◆ **What is required**
In the financial media text below, what reason does it give for most of the sector having become sensationalist journalism? Answer in one to three sentences.

Impending Economic Meltdown, or Overhyped Financial Media Circus?

As longtime readers will know, I am not a fan of most forms of financial media — the majority of the sector has been bastardized into sensationalist journalism at its very worst. At its core this is driven by the motivation to profit off viewers’ attention utterly dwarfing what should be by far the primary professional and personal responsibility of financial commentators: to inform. Which should be done by providing information that is as accurate and in-depth as possible, giving actionable advice which is in the clear best interests of their viewers, and drawing a clear distinction between facts, educated speculation, and pure conjecture.

Unfortunately, the end result of this near-complete degradation of integrity is that most financial media has devolved into something akin to sports coverage. Just as you can tune into ESPN and watch commentators break down every little play on the field, so too can you tune into financial pundits on a variety of platforms who break down every little move in the markets. Both would like to convince you that they know exactly what happened in the past and why, and also can convincingly tease out what will happen in the future. The material impact to somebody listening to each respective commentator couldn’t be more lopsided; the outcome of a sports game versus one’s life savings.

◆ **Stored dataset items**
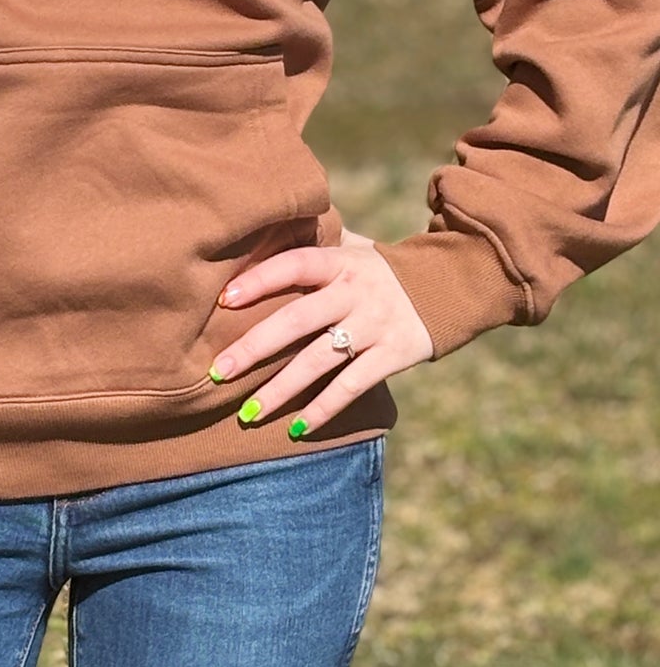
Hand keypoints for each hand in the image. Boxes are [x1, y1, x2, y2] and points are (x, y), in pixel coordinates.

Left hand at [209, 225, 434, 434]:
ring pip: (318, 361)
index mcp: (340, 262)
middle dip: (254, 348)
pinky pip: (352, 386)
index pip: (294, 264)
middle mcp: (355, 292)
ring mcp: (374, 325)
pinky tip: (297, 428)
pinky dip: (323, 408)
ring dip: (281, 390)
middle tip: (219, 371)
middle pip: (297, 320)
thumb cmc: (380, 269)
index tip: (224, 300)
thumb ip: (315, 247)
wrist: (448, 286)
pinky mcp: (392, 355)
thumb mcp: (353, 249)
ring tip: (247, 413)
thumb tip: (258, 238)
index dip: (259, 280)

◆ **Answer section**
The text says the sector is driven by the motivation to profit off viewers' attention. That motivation utterly dwarfs what should be financial commentators' primary professional and personal responsibility, which is to inform.